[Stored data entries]
◆ ◆ ◆ ◆ ◆ ◆ ◆
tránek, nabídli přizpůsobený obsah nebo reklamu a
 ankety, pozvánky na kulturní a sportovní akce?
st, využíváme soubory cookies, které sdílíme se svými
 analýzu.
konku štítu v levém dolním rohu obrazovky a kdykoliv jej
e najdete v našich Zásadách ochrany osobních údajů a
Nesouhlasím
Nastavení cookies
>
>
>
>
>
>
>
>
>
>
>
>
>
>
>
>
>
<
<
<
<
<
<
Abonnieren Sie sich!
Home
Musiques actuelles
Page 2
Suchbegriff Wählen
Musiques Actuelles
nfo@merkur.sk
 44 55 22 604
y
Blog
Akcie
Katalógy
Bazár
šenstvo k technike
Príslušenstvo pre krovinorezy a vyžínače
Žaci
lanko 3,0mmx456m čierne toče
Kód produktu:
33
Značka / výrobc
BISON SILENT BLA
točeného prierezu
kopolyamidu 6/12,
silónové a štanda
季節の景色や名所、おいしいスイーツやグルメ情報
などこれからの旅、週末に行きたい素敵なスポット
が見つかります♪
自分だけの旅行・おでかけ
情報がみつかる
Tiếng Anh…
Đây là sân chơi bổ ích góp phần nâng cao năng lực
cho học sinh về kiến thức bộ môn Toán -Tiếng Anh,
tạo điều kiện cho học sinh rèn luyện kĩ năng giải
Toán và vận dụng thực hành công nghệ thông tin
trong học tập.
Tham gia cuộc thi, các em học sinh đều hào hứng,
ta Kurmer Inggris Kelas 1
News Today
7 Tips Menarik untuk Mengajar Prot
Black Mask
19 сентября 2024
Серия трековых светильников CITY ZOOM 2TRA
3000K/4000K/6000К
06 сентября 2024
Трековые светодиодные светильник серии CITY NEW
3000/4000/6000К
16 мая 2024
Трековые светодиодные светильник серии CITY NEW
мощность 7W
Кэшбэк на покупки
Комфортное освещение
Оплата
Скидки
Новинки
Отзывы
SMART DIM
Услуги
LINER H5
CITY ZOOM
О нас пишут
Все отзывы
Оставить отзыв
◆ ◆ ◆ ◆ ◆ ◆ ◆
Please extract every line of the records above that contains the word "Musiques", and list each one on its own line.

Musiques actuelles
Musiques Actuelles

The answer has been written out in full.